Yesterday, Sarah worked from home, and she called Linda to ask her about the prescription. Linda was unavailable so Sarah had to leave a message. Later in the evening, Linda finally returned Sarah’s call. She explained to Sarah that considering the fact I had been on Avelox for over 72 hours, if it was going to work, it should have already. She said that I need to get back to the ENT and having some more tests done.

“I’m not going back there,” I told Sarah when she explained this to me. “That man has done absolutely nothing for me.”

“I completely agree with you,” she said, as I stared at her lips, doing my best to read them.

“I think it’s time for a second opinion. Preferably from someone who is far from retirement age and not well past it,” Sarah laughed as I said this; I couldn’t help but crack a smile as well.

“Well, why don’t we research other ENTs in Manchester or nearby?”

And so we did. It didn’t take us long, either. Dr. Feldman was just ten minutes down the road and he had fantastic reviews online. Out of curiosity, we decided to look up some reviews on Santa Claus. His were less than stellar, and we also discovered that he had a sanction placed against him for mis-prescribing and over-prescribing medication on multiple accounts. I wish we had done our research ahead of time.

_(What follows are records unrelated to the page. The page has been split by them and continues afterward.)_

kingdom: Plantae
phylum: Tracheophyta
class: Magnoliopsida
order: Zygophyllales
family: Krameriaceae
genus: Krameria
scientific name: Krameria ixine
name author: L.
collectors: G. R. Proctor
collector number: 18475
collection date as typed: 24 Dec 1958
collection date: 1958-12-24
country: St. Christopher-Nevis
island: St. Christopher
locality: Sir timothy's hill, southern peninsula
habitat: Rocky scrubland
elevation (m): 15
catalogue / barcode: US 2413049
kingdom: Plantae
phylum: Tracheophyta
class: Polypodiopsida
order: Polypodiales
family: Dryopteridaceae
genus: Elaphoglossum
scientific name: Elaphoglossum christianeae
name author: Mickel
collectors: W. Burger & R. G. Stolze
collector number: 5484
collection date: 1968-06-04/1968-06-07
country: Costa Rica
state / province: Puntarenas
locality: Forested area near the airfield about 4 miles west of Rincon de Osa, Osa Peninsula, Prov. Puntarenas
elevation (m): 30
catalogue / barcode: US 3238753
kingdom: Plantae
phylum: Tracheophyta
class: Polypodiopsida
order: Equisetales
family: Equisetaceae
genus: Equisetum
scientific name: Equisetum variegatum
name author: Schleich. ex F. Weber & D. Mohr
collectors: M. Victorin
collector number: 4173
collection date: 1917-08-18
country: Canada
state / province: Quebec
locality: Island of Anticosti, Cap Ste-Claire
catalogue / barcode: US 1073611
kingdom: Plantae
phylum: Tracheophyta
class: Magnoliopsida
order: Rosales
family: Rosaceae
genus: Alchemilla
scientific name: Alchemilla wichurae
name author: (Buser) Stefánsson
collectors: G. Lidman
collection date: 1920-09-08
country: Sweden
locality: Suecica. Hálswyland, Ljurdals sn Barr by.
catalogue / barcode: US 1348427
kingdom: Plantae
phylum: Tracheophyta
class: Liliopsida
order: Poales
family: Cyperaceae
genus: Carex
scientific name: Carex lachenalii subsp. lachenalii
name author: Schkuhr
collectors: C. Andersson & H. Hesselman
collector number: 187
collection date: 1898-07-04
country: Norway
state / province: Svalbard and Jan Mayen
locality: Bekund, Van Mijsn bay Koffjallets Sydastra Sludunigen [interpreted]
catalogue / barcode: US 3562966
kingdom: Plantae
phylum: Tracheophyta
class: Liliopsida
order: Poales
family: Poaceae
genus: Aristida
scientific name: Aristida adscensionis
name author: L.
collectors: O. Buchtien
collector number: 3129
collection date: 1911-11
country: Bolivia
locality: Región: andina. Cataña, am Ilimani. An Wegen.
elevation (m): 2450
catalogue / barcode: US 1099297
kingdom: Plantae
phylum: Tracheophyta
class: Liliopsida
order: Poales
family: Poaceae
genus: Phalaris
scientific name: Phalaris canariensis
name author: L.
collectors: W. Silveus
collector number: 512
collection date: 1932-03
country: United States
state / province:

Sarah called Dr. Feldman’s office today. This ended up being somewhat of a miracle obtaining an appointment with him. The receptionist explained to Sarah that there were no available appointments for two weeks. She was put on hold, asked to hang on while the receptionist spoke in muffled conversation with someone else, put on hold again. Sarah was getting frustrated. It was in that moment that she thought that maybe they would find an opening. Sarah prayed, “God, please let there be an opening.” A moment later, the receptionist returned and said, “Due to the nature of your husband’s appointment (hearing loss), we can fit him in on Monday.” Thank you, God!  

Just three days. Please God, help me get through the weekend.

2 comments:

  1. Max, it seems like in the midst of your angst and devastation in going through this, there is a thread of hope that God is with you and helping you go through this. Getting the appointment so quickly and being led to this very caring and competent dr. and staff was a godsend!! Thanks for sharing your story!! Love you!